(Pictures with circuit source files)
◆ ◆ ◆ ◆ ◆
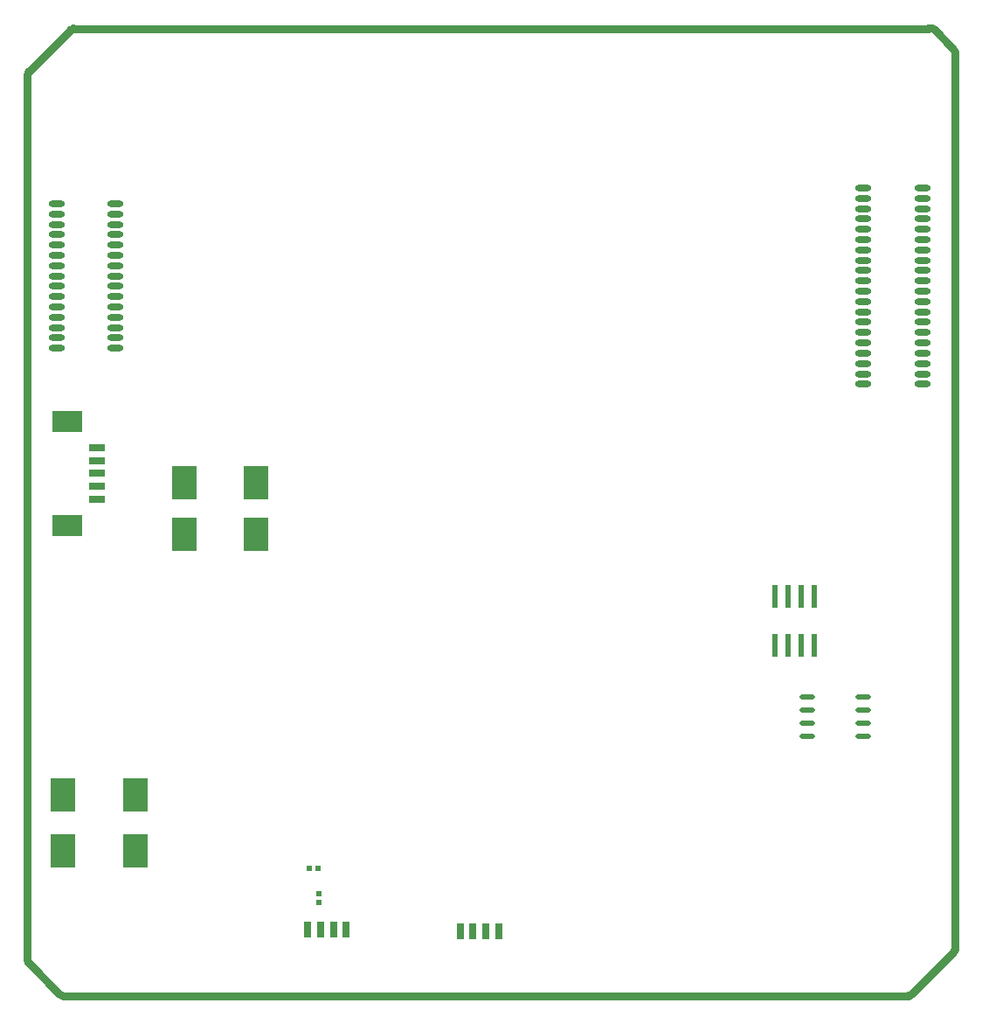
<source format=gtp>
G04 Layer_Color=8421504*
%FSLAX43Y43*%
%MOMM*%
G71*
G01*
G75*
%ADD10R,3.000X2.100*%
%ADD11R,1.600X0.800*%
%ADD12O,1.600X0.600*%
%ADD13O,1.500X0.550*%
%ADD14R,2.400X3.300*%
%ADD15R,0.559X2.184*%
%ADD16R,0.559X0.610*%
%ADD17R,0.610X0.559*%
%ADD18R,0.800X1.600*%
%ADD23C,0.762*%
%ADD24C,0.762*%
D10*
X4142Y46305D02*
D03*
Y56405D02*
D03*
D11*
X7042Y48855D02*
D03*
Y50105D02*
D03*
Y51355D02*
D03*
Y52605D02*
D03*
Y53855D02*
D03*
D12*
X3124Y63470D02*
D03*
Y64470D02*
D03*
Y65470D02*
D03*
Y66470D02*
D03*
Y67470D02*
D03*
Y68470D02*
D03*
Y69470D02*
D03*
Y70470D02*
D03*
Y71470D02*
D03*
Y72470D02*
D03*
Y73470D02*
D03*
Y74470D02*
D03*
Y75470D02*
D03*
Y76470D02*
D03*
Y77470D02*
D03*
X8824D02*
D03*
Y76470D02*
D03*
Y75470D02*
D03*
Y74470D02*
D03*
Y73470D02*
D03*
Y72470D02*
D03*
Y71470D02*
D03*
Y70470D02*
D03*
Y69470D02*
D03*
Y68470D02*
D03*
Y67470D02*
D03*
Y66470D02*
D03*
Y65470D02*
D03*
Y64470D02*
D03*
Y63470D02*
D03*
X81331Y59994D02*
D03*
Y60994D02*
D03*
Y61994D02*
D03*
Y62994D02*
D03*
Y63994D02*
D03*
Y64994D02*
D03*
Y65994D02*
D03*
Y66994D02*
D03*
Y67994D02*
D03*
Y68994D02*
D03*
Y69994D02*
D03*
Y70994D02*
D03*
Y71994D02*
D03*
Y72994D02*
D03*
Y73994D02*
D03*
Y74994D02*
D03*
Y75994D02*
D03*
Y76994D02*
D03*
Y77994D02*
D03*
Y78994D02*
D03*
X87031D02*
D03*
Y77994D02*
D03*
Y76994D02*
D03*
Y75994D02*
D03*
Y74994D02*
D03*
Y73994D02*
D03*
Y72994D02*
D03*
Y71994D02*
D03*
Y70994D02*
D03*
Y69994D02*
D03*
Y68994D02*
D03*
Y67994D02*
D03*
Y66994D02*
D03*
Y65994D02*
D03*
Y64994D02*
D03*
Y63994D02*
D03*
Y62994D02*
D03*
Y61994D02*
D03*
Y60994D02*
D03*
Y59994D02*
D03*
D13*
X75921Y29743D02*
D03*
Y28473D02*
D03*
Y27203D02*
D03*
Y25933D02*
D03*
X81321Y29743D02*
D03*
Y28473D02*
D03*
Y27203D02*
D03*
Y25933D02*
D03*
D14*
X10739Y14834D02*
D03*
X3789D02*
D03*
X10739Y20193D02*
D03*
X3789D02*
D03*
X15524Y45441D02*
D03*
X22474D02*
D03*
X15524Y50444D02*
D03*
X22474D02*
D03*
D15*
X72720Y34747D02*
D03*
X73990D02*
D03*
X75260D02*
D03*
X76530D02*
D03*
Y39472D02*
D03*
X75260D02*
D03*
X73990D02*
D03*
X72720D02*
D03*
D16*
X27622Y13106D02*
D03*
X28461D02*
D03*
D17*
X28575Y9792D02*
D03*
Y10630D02*
D03*
D18*
X27472Y7229D02*
D03*
X28722D02*
D03*
X29972D02*
D03*
X31222D02*
D03*
X42240Y7036D02*
D03*
X43490D02*
D03*
X44740D02*
D03*
X45990D02*
D03*
D23*
X3439Y925D02*
G03*
X3439Y924I270J269D01*
G01*
X3464Y899D02*
G03*
X3734Y787I270J269D01*
G01*
X305Y4216D02*
G03*
X417Y3947I381J0D01*
G01*
X305Y4216D02*
G03*
X416Y3947I381J0D01*
G01*
X3464Y899D02*
G03*
X3734Y787I269J269D01*
G01*
X416Y90236D02*
G03*
X305Y89967I269J-269D01*
G01*
X417Y90237D02*
G03*
X305Y89967I269J-270D01*
G01*
X4775Y94437D02*
G03*
X4505Y94325I0J-381D01*
G01*
X4775Y94437D02*
G03*
X4506Y94326I0J-381D01*
G01*
X85700Y787D02*
G03*
X85969Y899I0J381D01*
G01*
X85700Y787D02*
G03*
X85969Y899I0J381D01*
G01*
X90058Y4988D02*
G03*
X90170Y5258I-269J270D01*
G01*
X90058Y4988D02*
G03*
X90170Y5258I-269J269D01*
G01*
X88153Y94376D02*
G03*
X87694Y94437I-269J-269D01*
G01*
X88154Y94376D02*
G03*
X87694Y94437I-270J-269D01*
G01*
X90170Y92202D02*
G03*
X90058Y92471I-381J0D01*
G01*
X90170Y92202D02*
G03*
X90058Y92472I-381J0D01*
G01*
X3464Y899D02*
X3464Y899D01*
X3439Y924D02*
X3464Y899D01*
X3439Y924D02*
X3439Y924D01*
X3439Y925D02*
X3439Y924D01*
X417Y3947D02*
X3439Y925D01*
X416Y3947D02*
X417Y3947D01*
X3734Y787D02*
X84506D01*
X305Y4216D02*
Y89967D01*
X416Y90236D02*
X417Y90237D01*
X4505Y94325D01*
X4506Y94326D01*
X4775Y94437D02*
X4801D01*
X87694D01*
X84506Y787D02*
X85700D01*
X85969Y899D02*
X85969Y899D01*
X90058Y4988D01*
X90058Y4988D01*
X90170Y5258D02*
Y91821D01*
Y92202D01*
X90058Y92472D02*
X90058Y92471D01*
X88154Y94376D02*
X90058Y92472D01*
X88153Y94376D02*
X88154Y94376D01*
D24*
X3439Y924D02*
D03*
M02*

</source>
◆ ◆ ◆ ◆ ◆
• [WHAT IS NEEDED] Word for word, give back each entry from above, but skip any picture.

• [WRITTEN SOLUTION]
<source format=gtp>
G04 Layer_Color=8421504*
%FSLAX43Y43*%
%MOMM*%
G71*
G01*
G75*
%ADD10R,3.000X2.100*%
%ADD11R,1.600X0.800*%
%ADD12O,1.600X0.600*%
%ADD13O,1.500X0.550*%
%ADD14R,2.400X3.300*%
%ADD15R,0.559X2.184*%
%ADD16R,0.559X0.610*%
%ADD17R,0.610X0.559*%
%ADD18R,0.800X1.600*%
%ADD23C,0.762*%
%ADD24C,0.762*%
D10*
X4142Y46305D02*
D03*
Y56405D02*
D03*
D11*
X7042Y48855D02*
D03*
Y50105D02*
D03*
Y51355D02*
D03*
Y52605D02*
D03*
Y53855D02*
D03*
D12*
X3124Y63470D02*
D03*
Y64470D02*
D03*
Y65470D02*
D03*
Y66470D02*
D03*
Y67470D02*
D03*
Y68470D02*
D03*
Y69470D02*
D03*
Y70470D02*
D03*
Y71470D02*
D03*
Y72470D02*
D03*
Y73470D02*
D03*
Y74470D02*
D03*
Y75470D02*
D03*
Y76470D02*
D03*
Y77470D02*
D03*
X8824D02*
D03*
Y76470D02*
D03*
Y75470D02*
D03*
Y74470D02*
D03*
Y73470D02*
D03*
Y72470D02*
D03*
Y71470D02*
D03*
Y70470D02*
D03*
Y69470D02*
D03*
Y68470D02*
D03*
Y67470D02*
D03*
Y66470D02*
D03*
Y65470D02*
D03*
Y64470D02*
D03*
Y63470D02*
D03*
X81331Y59994D02*
D03*
Y60994D02*
D03*
Y61994D02*
D03*
Y62994D02*
D03*
Y63994D02*
D03*
Y64994D02*
D03*
Y65994D02*
D03*
Y66994D02*
D03*
Y67994D02*
D03*
Y68994D02*
D03*
Y69994D02*
D03*
Y70994D02*
D03*
Y71994D02*
D03*
Y72994D02*
D03*
Y73994D02*
D03*
Y74994D02*
D03*
Y75994D02*
D03*
Y76994D02*
D03*
Y77994D02*
D03*
Y78994D02*
D03*
X87031D02*
D03*
Y77994D02*
D03*
Y76994D02*
D03*
Y75994D02*
D03*
Y74994D02*
D03*
Y73994D02*
D03*
Y72994D02*
D03*
Y71994D02*
D03*
Y70994D02*
D03*
Y69994D02*
D03*
Y68994D02*
D03*
Y67994D02*
D03*
Y66994D02*
D03*
Y65994D02*
D03*
Y64994D02*
D03*
Y63994D02*
D03*
Y62994D02*
D03*
Y61994D02*
D03*
Y60994D02*
D03*
Y59994D02*
D03*
D13*
X75921Y29743D02*
D03*
Y28473D02*
D03*
Y27203D02*
D03*
Y25933D02*
D03*
X81321Y29743D02*
D03*
Y28473D02*
D03*
Y27203D02*
D03*
Y25933D02*
D03*
D14*
X10739Y14834D02*
D03*
X3789D02*
D03*
X10739Y20193D02*
D03*
X3789D02*
D03*
X15524Y45441D02*
D03*
X22474D02*
D03*
X15524Y50444D02*
D03*
X22474D02*
D03*
D15*
X72720Y34747D02*
D03*
X73990D02*
D03*
X75260D02*
D03*
X76530D02*
D03*
Y39472D02*
D03*
X75260D02*
D03*
X73990D02*
D03*
X72720D02*
D03*
D16*
X27622Y13106D02*
D03*
X28461D02*
D03*
D17*
X28575Y9792D02*
D03*
Y10630D02*
D03*
D18*
X27472Y7229D02*
D03*
X28722D02*
D03*
X29972D02*
D03*
X31222D02*
D03*
X42240Y7036D02*
D03*
X43490D02*
D03*
X44740D02*
D03*
X45990D02*
D03*
D23*
X3439Y925D02*
G03*
X3439Y924I270J269D01*
G01*
X3464Y899D02*
G03*
X3734Y787I270J269D01*
G01*
X305Y4216D02*
G03*
X417Y3947I381J0D01*
G01*
X305Y4216D02*
G03*
X416Y3947I381J0D01*
G01*
X3464Y899D02*
G03*
X3734Y787I269J269D01*
G01*
X416Y90236D02*
G03*
X305Y89967I269J-269D01*
G01*
X417Y90237D02*
G03*
X305Y89967I269J-270D01*
G01*
X4775Y94437D02*
G03*
X4505Y94325I0J-381D01*
G01*
X4775Y94437D02*
G03*
X4506Y94326I0J-381D01*
G01*
X85700Y787D02*
G03*
X85969Y899I0J381D01*
G01*
X85700Y787D02*
G03*
X85969Y899I0J381D01*
G01*
X90058Y4988D02*
G03*
X90170Y5258I-269J270D01*
G01*
X90058Y4988D02*
G03*
X90170Y5258I-269J269D01*
G01*
X88153Y94376D02*
G03*
X87694Y94437I-269J-269D01*
G01*
X88154Y94376D02*
G03*
X87694Y94437I-270J-269D01*
G01*
X90170Y92202D02*
G03*
X90058Y92471I-381J0D01*
G01*
X90170Y92202D02*
G03*
X90058Y92472I-381J0D01*
G01*
X3464Y899D02*
X3464Y899D01*
X3439Y924D02*
X3464Y899D01*
X3439Y924D02*
X3439Y924D01*
X3439Y925D02*
X3439Y924D01*
X417Y3947D02*
X3439Y925D01*
X416Y3947D02*
X417Y3947D01*
X3734Y787D02*
X84506D01*
X305Y4216D02*
Y89967D01*
X416Y90236D02*
X417Y90237D01*
X4505Y94325D01*
X4506Y94326D01*
X4775Y94437D02*
X4801D01*
X87694D01*
X84506Y787D02*
X85700D01*
X85969Y899D02*
X85969Y899D01*
X90058Y4988D01*
X90058Y4988D01*
X90170Y5258D02*
Y91821D01*
Y92202D01*
X90058Y92472D02*
X90058Y92471D01*
X88154Y94376D02*
X90058Y92472D01*
X88153Y94376D02*
X88154Y94376D01*
D24*
X3439Y924D02*
D03*
M02*

</source>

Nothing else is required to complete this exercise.